◆ To-do item
Transcribe every entry below word for word, leaving out the pictures.

Stored items
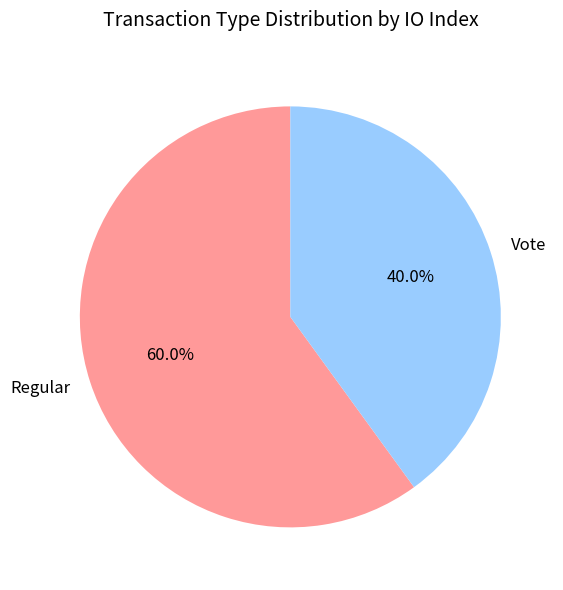

Which slice is the smallest?

Vote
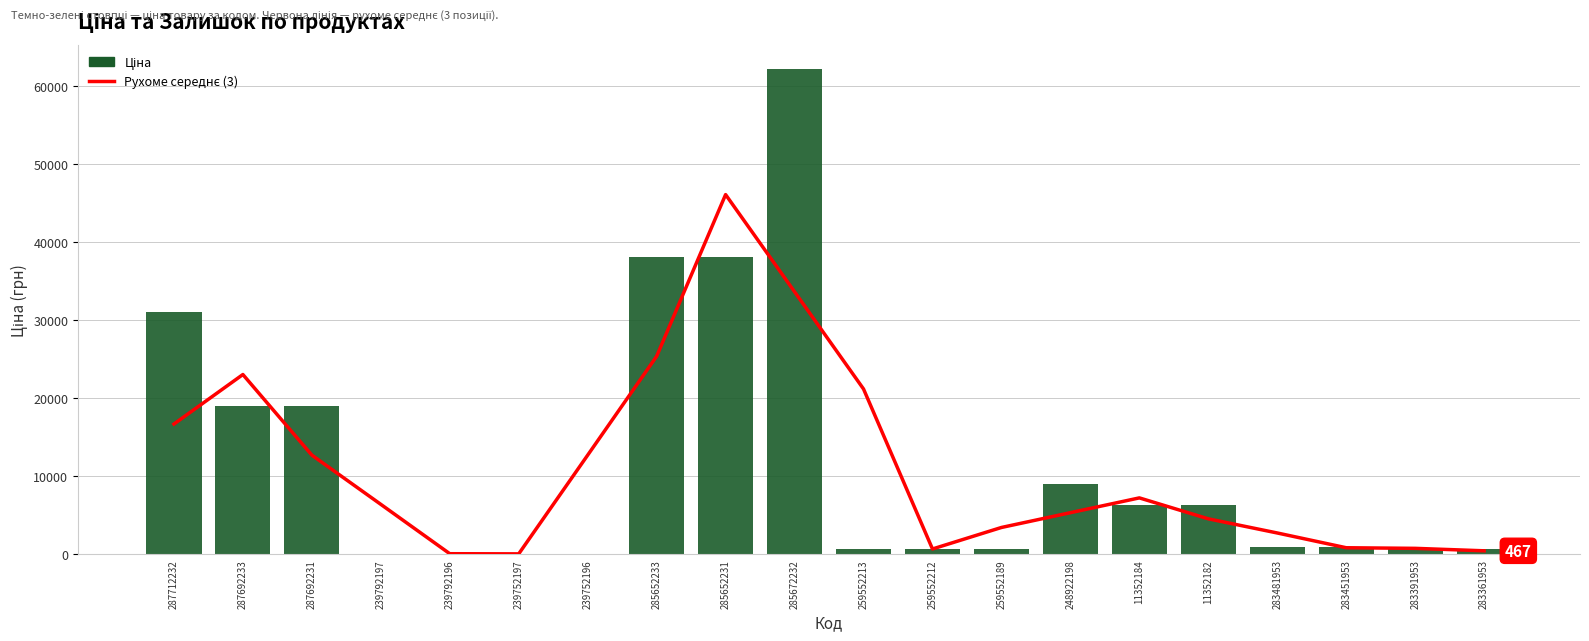

What is the label of the 20th bar from the right?

287712232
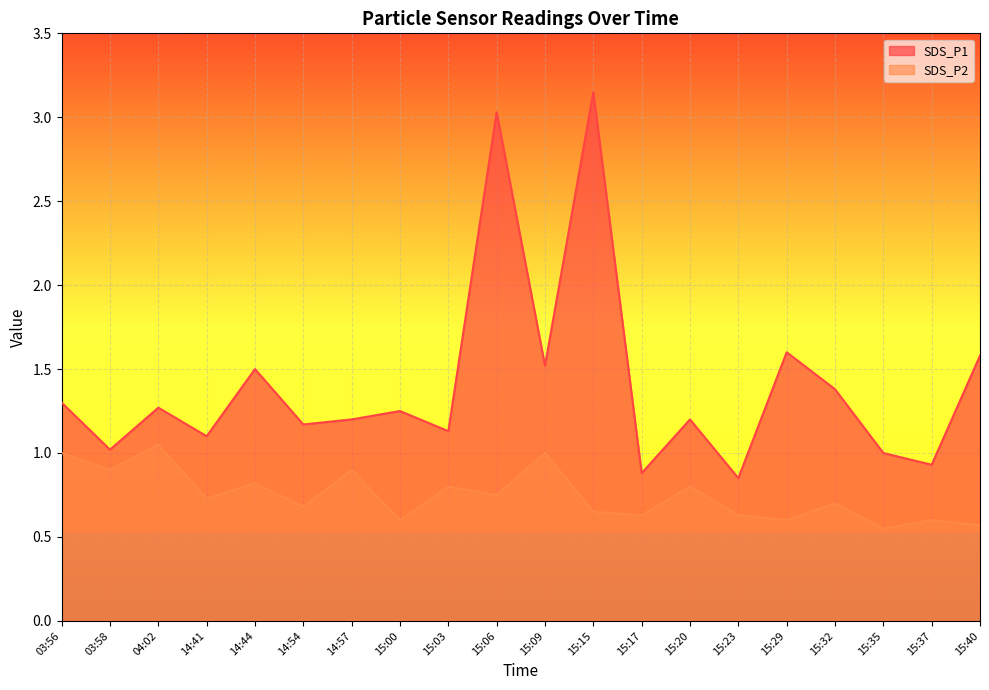

Which series changed the most between 03:58 and 15:00?

SDS_P2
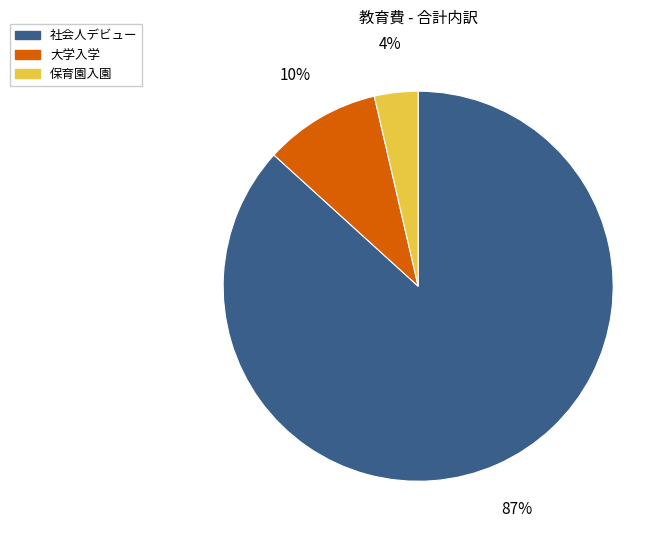

Rank the categories by value from lowest to highest.

保育園入園, 大学入学, 社会人デビュー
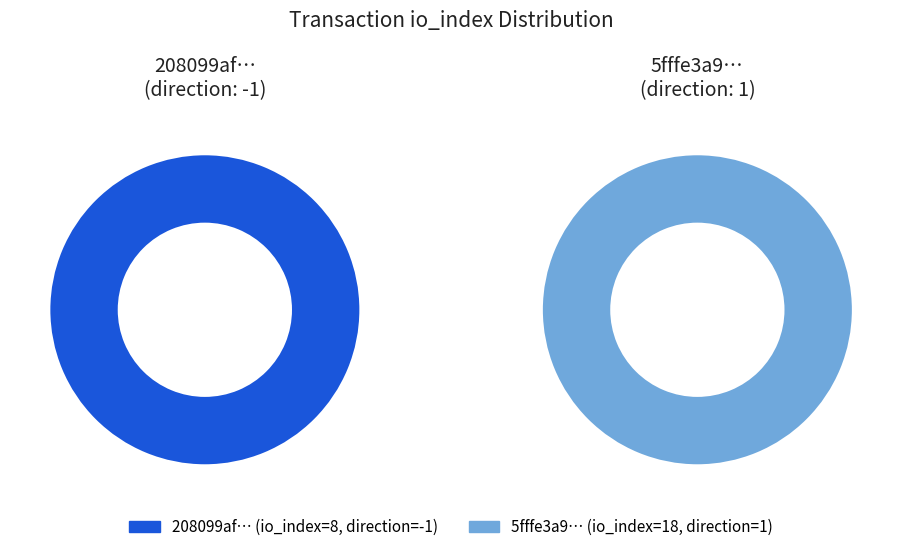

To the nearest percent, what is the combined percentage of 1 and direction_values?

100%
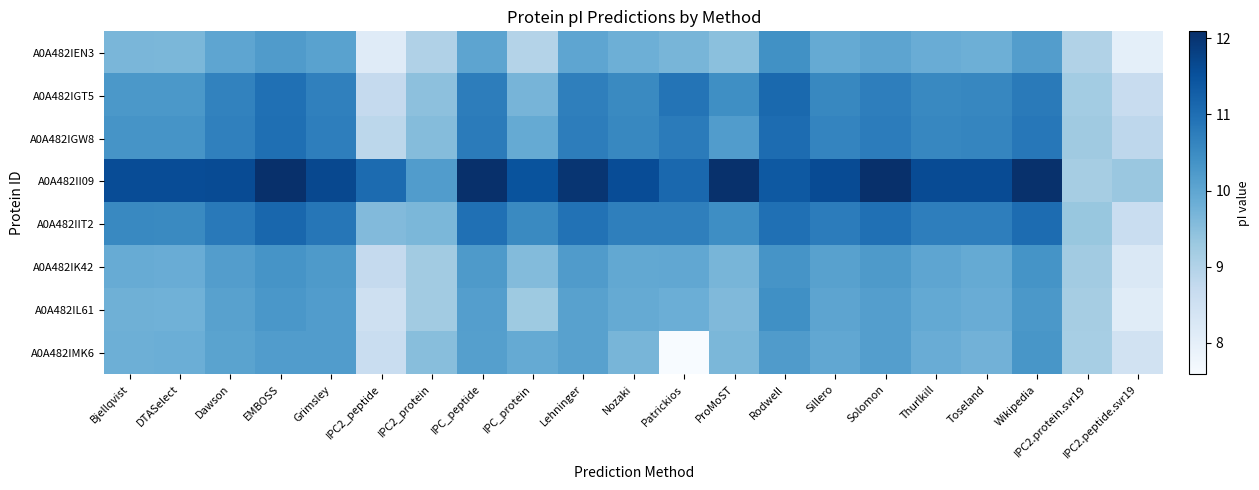

At how many categories does at least one series exceed 12?

5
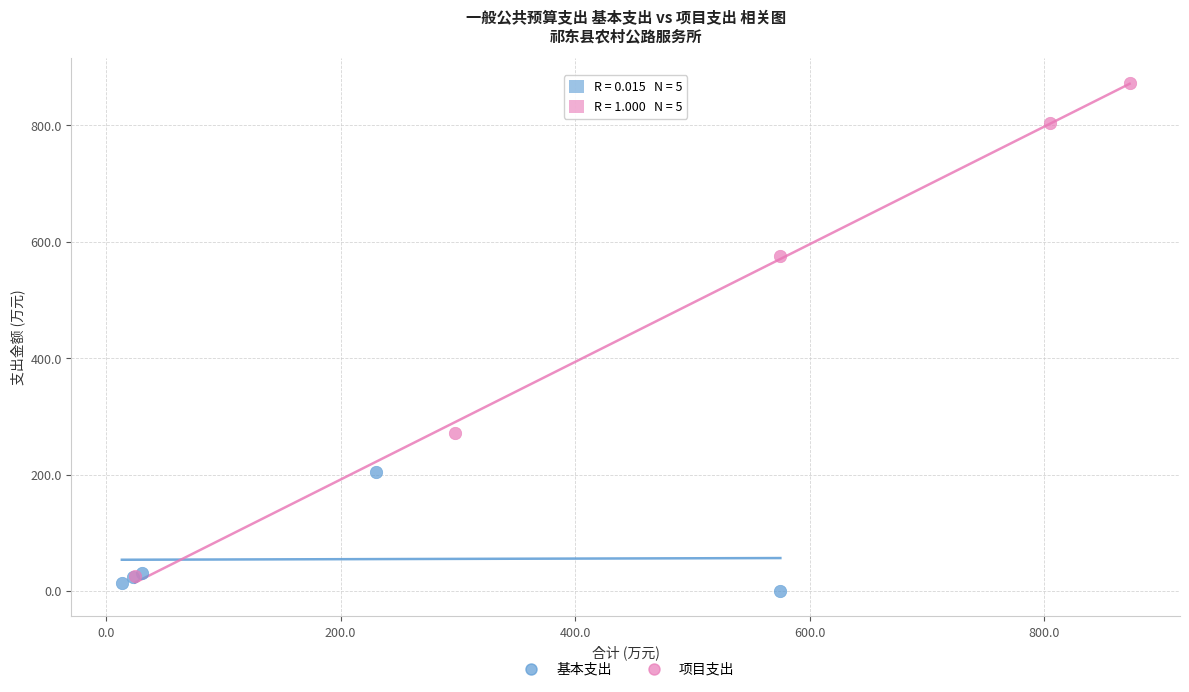

Which series has the widest spread of Y values?

项目支出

◆ Output
Which slice is the smallest?

Vote

What is the label of the 20th bar from the right?

287712232

Which series changed the most between 03:58 and 15:00?

SDS_P2

Rank the categories by value from lowest to highest.

保育園入園, 大学入学, 社会人デビュー

To the nearest percent, what is the combined percentage of 1 and direction_values?

100%

At how many categories does at least one series exceed 12?

5

Which series has the widest spread of Y values?

项目支出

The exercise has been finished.